··· THE DATA

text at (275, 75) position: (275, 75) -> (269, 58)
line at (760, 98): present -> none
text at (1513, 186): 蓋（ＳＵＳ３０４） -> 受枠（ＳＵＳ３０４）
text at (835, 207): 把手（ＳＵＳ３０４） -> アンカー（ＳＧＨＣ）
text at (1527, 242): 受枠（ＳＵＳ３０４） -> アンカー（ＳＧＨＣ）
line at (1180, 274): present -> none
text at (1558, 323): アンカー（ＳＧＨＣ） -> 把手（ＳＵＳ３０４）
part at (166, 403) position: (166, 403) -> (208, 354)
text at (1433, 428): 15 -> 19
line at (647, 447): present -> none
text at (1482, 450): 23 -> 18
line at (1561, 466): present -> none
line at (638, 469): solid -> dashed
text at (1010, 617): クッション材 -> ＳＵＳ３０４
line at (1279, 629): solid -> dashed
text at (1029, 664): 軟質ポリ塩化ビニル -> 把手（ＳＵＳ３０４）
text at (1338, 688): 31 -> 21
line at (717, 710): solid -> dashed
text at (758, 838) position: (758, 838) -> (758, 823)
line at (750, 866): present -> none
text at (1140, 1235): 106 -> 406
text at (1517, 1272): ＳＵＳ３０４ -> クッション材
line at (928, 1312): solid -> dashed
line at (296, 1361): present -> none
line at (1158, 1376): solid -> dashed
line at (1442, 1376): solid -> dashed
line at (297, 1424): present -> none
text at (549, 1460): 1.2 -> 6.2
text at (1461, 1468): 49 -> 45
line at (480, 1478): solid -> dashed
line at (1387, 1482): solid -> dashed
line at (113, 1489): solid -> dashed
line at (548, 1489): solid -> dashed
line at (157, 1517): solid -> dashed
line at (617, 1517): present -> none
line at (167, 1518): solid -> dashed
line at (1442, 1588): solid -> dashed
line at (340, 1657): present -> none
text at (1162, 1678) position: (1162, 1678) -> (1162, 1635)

······

● **REQUIRED TASK**: Update the stretch from the first row through the row containing "line at (1180, 274): present -> none": replace "present" with "shown" and leave everything else unchanged. Give only those rows.

● **SOLUTION FOR THIS PROBLEM**:
text at (275, 75) position: (275, 75) -> (269, 58)
line at (760, 98): shown -> none
text at (1513, 186): 蓋（ＳＵＳ３０４） -> 受枠（ＳＵＳ３０４）
text at (835, 207): 把手（ＳＵＳ３０４） -> アンカー（ＳＧＨＣ）
text at (1527, 242): 受枠（ＳＵＳ３０４） -> アンカー（ＳＧＨＣ）
line at (1180, 274): shown -> none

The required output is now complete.